Extending the training period often improves the accuracy and reliability of anomaly detection by providing a more complete view of trends, seasonal patterns, and event impacts. This helps define more precise variation ranges, enhancing the model’s ability to distinguish between normal fluctuations and actual anomalies.

However, if there has been a significant shift in the data, making older data less relevant, it is recommended to exclude that data from the training period.

Estimating trends

Trends are sequences of consecutive data points that show consistent behavior, such as increasing, stable, or decreasing patterns. While some metrics may exhibit a stable average value, leading to a consistent trend, others may show dynamic changes, resulting in varying trends or patterns. Recognizing and accounting for these variations is crucial for accurately understanding the data.

For example, if a metric was constant until a certain point, after which it starts to increase linearly due to a successful intervention, the model must adapt to these changing trends. Without this adjustment, the model might mistakenly classify some of the new data points as anomalies.

Trends can evolve over time, and the model adapts to new information as it becomes available. As new data points are recorded, the model recognizes shifts in trends, such as linear growth becoming the 'new normal.' It updates its calculations and adjusts its trend estimates to reflect these changes. Consequently, data points that were previously classified as anomalies may no longer be considered anomalous, as they now fall within the updated 'new normal' established by the additional data:

Additional data points prompt the model to recalculate and adjust its trend estimates and expectations. For instance, with the introduction of new data points, the model may identify more changepoints and recognize multiple trends:

Adaptability and trend changes

The model's adaptability settings control how many changepoints it identifies. A model with high adaptability will detect short-term changes, capturing multiple changepoints and trends within the time series. Conversely, a model with low adaptability will identify fewer changepoints, resulting in a more stable trend that doesn't account for short-term variations.
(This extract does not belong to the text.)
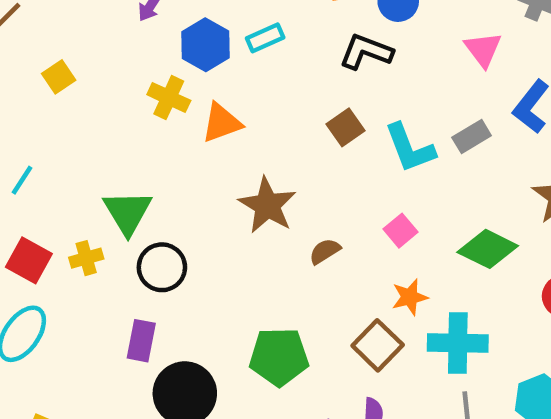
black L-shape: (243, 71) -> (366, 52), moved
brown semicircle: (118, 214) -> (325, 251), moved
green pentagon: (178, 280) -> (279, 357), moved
Example of a low adaptability model:

Example of medium adaptability model:

Example of a high adaptability model:

A highly adaptable model generally leads to a narrower expected range of variation. This occurs because such a model adjusts closely to the data, capturing the trend with minimal variability. In contrast, a less adaptable model leads to greater variability around the trend, as it is less responsive to data changes, resulting in a broader range of variation.

Estimating expected variation

The model calculates expected variation by generating in-sample forecasts for the historical period based on learned patterns. It estimates what the values should have been and computes uncertainty intervals for each historical data point, factoring in uncertainties related to trend and seasonal variations.

Using these estimations, prediction ranges (e.g., 80% or 95% confidence ranges) are established to represent the expected span within which actual historical values should fall. The model then compares actual historical values to these predicted ranges. Any value that falls outside these ranges is flagged as an anomaly, indicating a significant deviation from the expected range based on learned patterns and estimated uncertainties.

Sensitivity

The sensitivity setting controls the width of the expected variation range in the model. By default, the model is calibrated so that around 1% of data points fall outside this range under normal conditions, meaning it may incorrectly flag 1% of regular data as anomalies while still capturing true anomalies with high confidence. The sensitivity parameter can be adjusted to widen or narrow the expected variation range, thereby classifying more or fewer points as anomalies.

Identifying anomalies

Anomalies are data points that fall outside the expected variability range. Under normal conditions, all variation is expected to remain within this range. Any point outside this range signals special circumstances that may require attention.

To aid in the detection process, the model assigns an anomaly score to each identified anomaly. This score quantifies the degree of deviation from the expected variability range, based on the distance between the observed value and the nearest boundary of the expected variability range. A higher anomaly score reflects a greater deviation, indicating a more significant anomaly. Scores are normalized on a 0-100 scale.